Article:
---+---

# Building a platform to stack wood on



## joefrompa (Aug 2, 2011)

Alright fellas, this is gonna be super easy. I'm tired of stacking on pallets. I want to build a platform that will run ~50 feet and on which I can stack wood with book-ends to allow the wood to build up. I just want to be able to lay pieces in one direction and stack em up about 5 feet high.

The ground has a distinct slope downwards. It's a gentle slope, but across 50 feet we're probably looking at a drop of 4-5 feet.

My thought was to simply get PT 4x4's and lay them 12" away from one another. I'd maybe add a 2x4 cross-brace at the ends of every piece to keep them evenly spaced. 

On the "book ends", I'd simply do PT 2x4's about 5' high, screwed into the 4x4's at the base, and maybe with a 45 degree angled 2x4 cut and screwed about 2.5' high on the 2x4 and 2.5' inwards on the 4x4 for structural support. 

I'm just looking to stack my wood straight across and in front of a fence in my backyard, and the fence runs across a hill. Will this work? Do I need the structural supports? Should I maybe only do 8 foot lengths and repeat it ~5 times?

Joe


----------



## golfandwoodnut (Aug 2, 2011)

---+---

Stored entries:
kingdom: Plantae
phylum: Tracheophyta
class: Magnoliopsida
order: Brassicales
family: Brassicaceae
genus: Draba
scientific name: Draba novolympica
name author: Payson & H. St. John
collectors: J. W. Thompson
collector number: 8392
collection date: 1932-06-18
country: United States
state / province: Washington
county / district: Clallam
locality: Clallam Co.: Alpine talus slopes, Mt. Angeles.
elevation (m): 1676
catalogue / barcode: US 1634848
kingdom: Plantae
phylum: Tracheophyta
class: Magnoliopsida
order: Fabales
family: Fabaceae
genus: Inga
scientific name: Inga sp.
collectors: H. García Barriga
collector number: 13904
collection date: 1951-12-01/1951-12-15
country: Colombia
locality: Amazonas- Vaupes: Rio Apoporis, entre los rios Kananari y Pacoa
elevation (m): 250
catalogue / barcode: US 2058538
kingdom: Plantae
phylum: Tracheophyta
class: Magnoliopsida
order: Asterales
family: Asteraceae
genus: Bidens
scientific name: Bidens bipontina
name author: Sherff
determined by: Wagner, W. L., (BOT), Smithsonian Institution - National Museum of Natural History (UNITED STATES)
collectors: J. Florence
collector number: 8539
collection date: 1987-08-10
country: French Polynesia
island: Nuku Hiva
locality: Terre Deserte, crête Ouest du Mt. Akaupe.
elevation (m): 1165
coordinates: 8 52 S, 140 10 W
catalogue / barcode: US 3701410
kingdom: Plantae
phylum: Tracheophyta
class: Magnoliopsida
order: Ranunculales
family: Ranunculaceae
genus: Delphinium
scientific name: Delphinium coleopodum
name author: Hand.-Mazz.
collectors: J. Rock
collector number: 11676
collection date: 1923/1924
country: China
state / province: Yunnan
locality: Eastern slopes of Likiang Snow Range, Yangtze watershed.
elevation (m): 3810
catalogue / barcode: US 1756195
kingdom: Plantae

---+---

Things to do:
• 1. In the wood-platform thread, what drop in the ground does the poster estimate across 50 feet?
• 2. For each statement, say whether it agrees with the wood-platform thread and quote the words that decide it: (a) The poster plans to lay the 4x4s 12 inches apart. (b) The poster wants to keep stacking wood on pallets. (c) The fence runs across a hill.
• 3. Please continue the wood-platform thread from where it stops.

The responses:
• 1. A drop of 4-5 feet.

• 2.
(a) Yes: "lay them 12" away from one another"
(b) No: "I'm tired of stacking on pallets."
(c) Yes: "the fence runs across a hill"

• 3.
if you are just going to lay the 4X4s on the ground I do not see the advantage over laying pallets down as they are already prebuilt structures and free.  If you want to keep it level and put 4X4's in the ground and build a deck like structure that would be a different matter.  There are many people who just lay saplings down, or landscape timbers if you just want to keep the wood off the ground.  I have used 2X4 pressure treated lumber also as they are pretty cheap.  I do not believe 4X4's would be worth the money for what it sounds like you are trying to do.


----------



## blujacket (Aug 2, 2011)

I use pt landscaping timbers. They only cost $1.97 each @ Lowes


----------



## Danno77 (Aug 2, 2011)

2x4s should work just fine. We are talking one row deep, right? If slope is great enough, then a 2x6 on the front instead, to compensate?


----------



## amateur cutter (Aug 3, 2011)

I use anything from 4" pine logs to 4X4 cants cause it's all free. Dig a 3' deep post hole on either end just inside the ends, bury the post & cap the end with scrap lumber screwed to the stringers & posts & stack away. Most of my stacks run downhill as well, so I just try to stay about 5' from ground level. Works well, & costs nothing except a few 3" screws. A C


----------



## Wood Duck (Aug 3, 2011)

I'd put some cross pieces beneath the timbers to lift the wood higher off the ground. The more space beneath the stacks, the better the bottom wood will season.


----------



## Backwoods Savage (Aug 3, 2011)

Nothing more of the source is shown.